A comparative study of machine learning models for microbiome-based diagnosis and multi-class staging of colorectal cancer
摘要
Colorectal cancer (CRC) is closely associated with gut microbiota dysbiosis; however, comprehensive benchmarking of machine learning models that integrate case–control differentiation with TNM staging remains limited. To address this gap, we systematically evaluated eight machine learning algorithms using 16S rRNA sequencing data derived from fecal samples. Our analysis included traditional methods (Logistic Regression), classic machine learning algorithms (Random Forest, XGBoost, SVM, KNN), and advanced deep learning architectures (CNN, MLP, GCN). These models were applied to both binary classification (CRC vs. healthy controls) and multi-class classification (TNM staging) tasks. Two complementary feature selection strategies (LEfSe and RFCV) were employed, followed by hyperparameter optimization, five-fold cross-validation on the training set (n = 510). Model performance was assessed on internal test sets (n = 210) and multiple independent cohorts (total n = 1039), with bootstrap analysis conducted to provide robust performance estimates. For binary classification, Random Forest achieved the highest and most consistent AUCs across all validation cohorts (0.8633–0.8672), significantly outperforming most other models (p < 0.05).
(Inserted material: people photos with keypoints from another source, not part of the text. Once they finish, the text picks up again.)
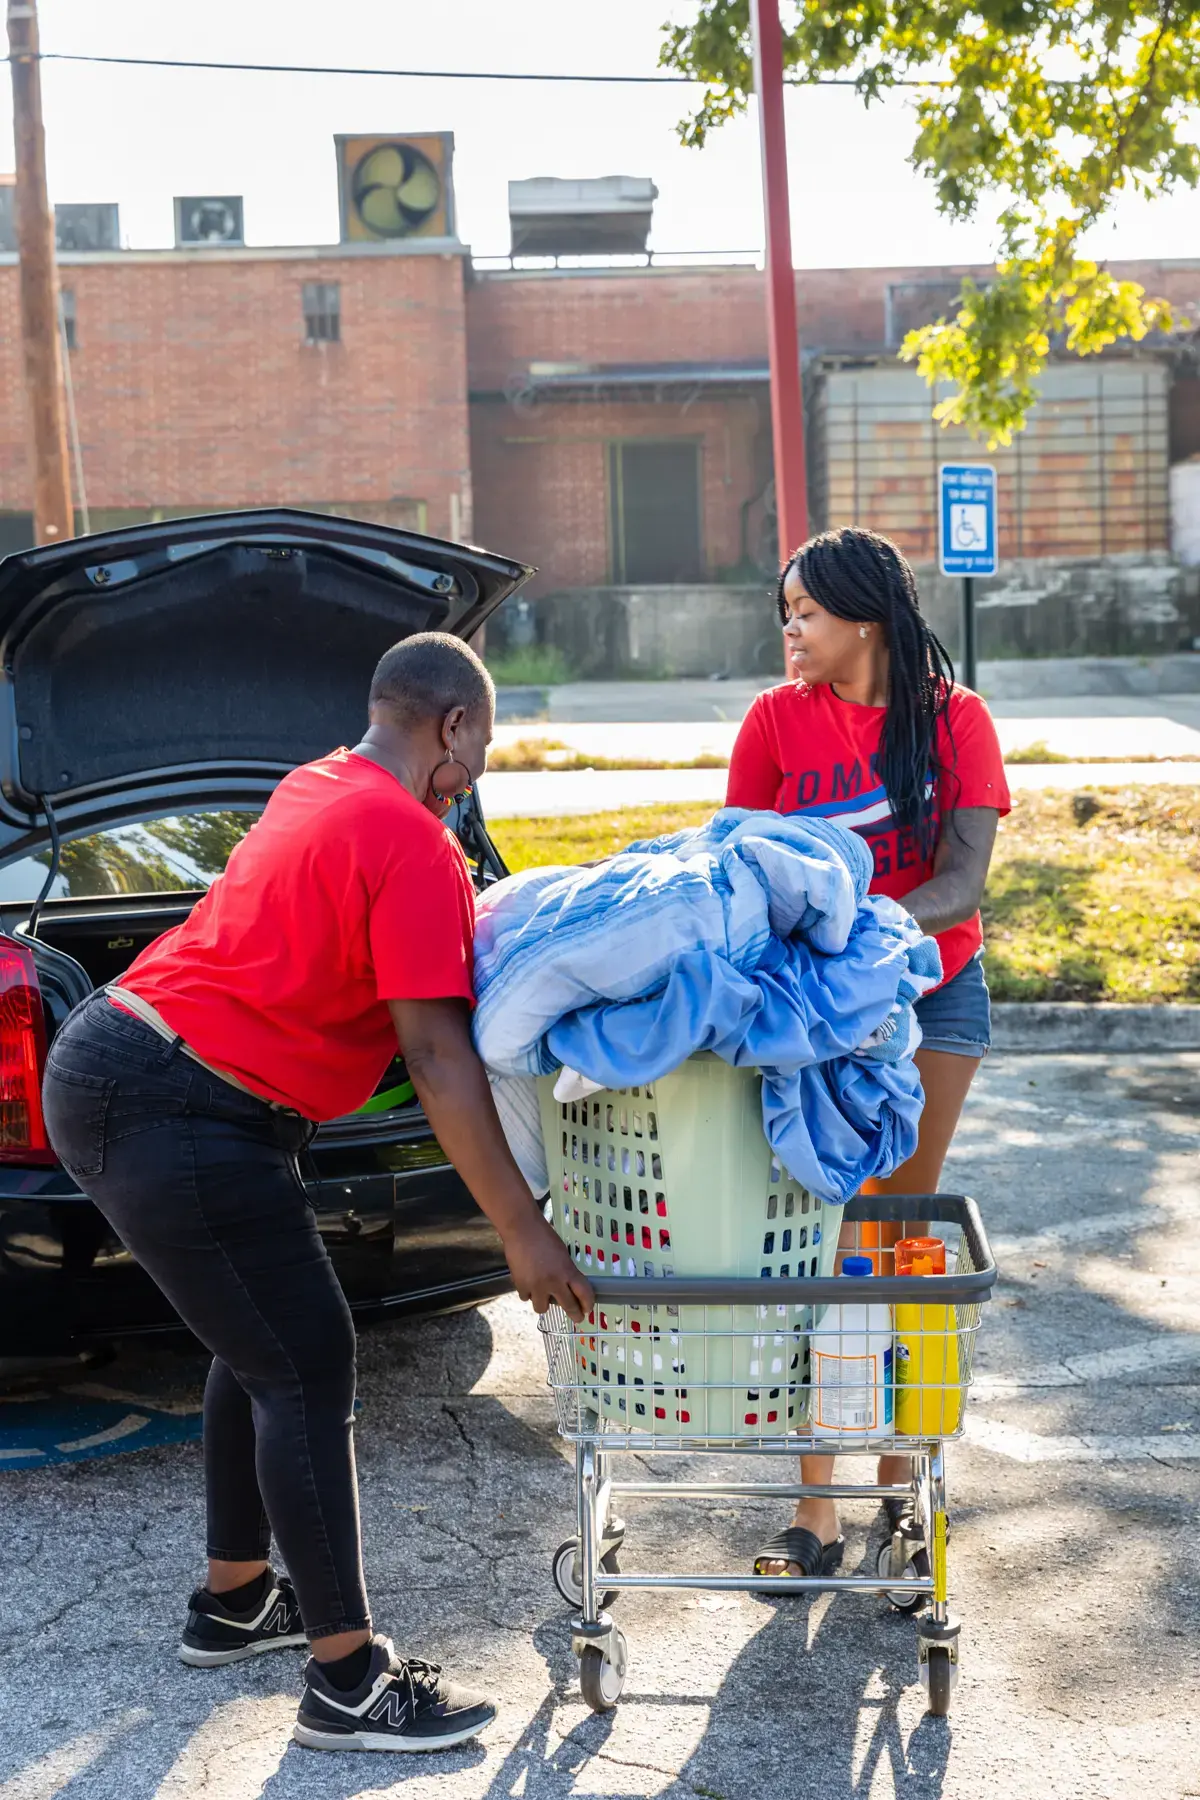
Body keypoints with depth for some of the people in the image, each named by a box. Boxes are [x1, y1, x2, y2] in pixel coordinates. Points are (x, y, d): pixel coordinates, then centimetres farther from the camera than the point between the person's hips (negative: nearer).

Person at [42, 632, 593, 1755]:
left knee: (261, 1346, 21)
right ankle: (348, 1686, 5)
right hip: (178, 1119, -10)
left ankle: (234, 1601, 35)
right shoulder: (415, 847, -14)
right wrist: (523, 1235, -17)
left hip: (96, 1068, 10)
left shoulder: (315, 789, 15)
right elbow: (435, 1057, -19)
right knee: (308, 1368, -3)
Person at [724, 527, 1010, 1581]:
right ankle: (817, 1513, 0)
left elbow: (964, 882, -16)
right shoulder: (778, 720, -4)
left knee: (903, 1229, 8)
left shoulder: (955, 720, -7)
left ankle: (899, 1476, 22)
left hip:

For multi-class classification (Control vs. TNM I/II vs. TNM III/IV), Random Forest again demonstrated superior macro-average AUCs (0.7736–0.7816) on the independent validation set, with particularly high sensitivity (0.8571) for early-stage detection. Based on this comprehensive evaluation, Random Forest emerges as a highly robust and versatile algorithm for CRC diagnosis based on microbiome data, demonstrating balanced performance, effective feature selection, and promising potential for clinical staging applications.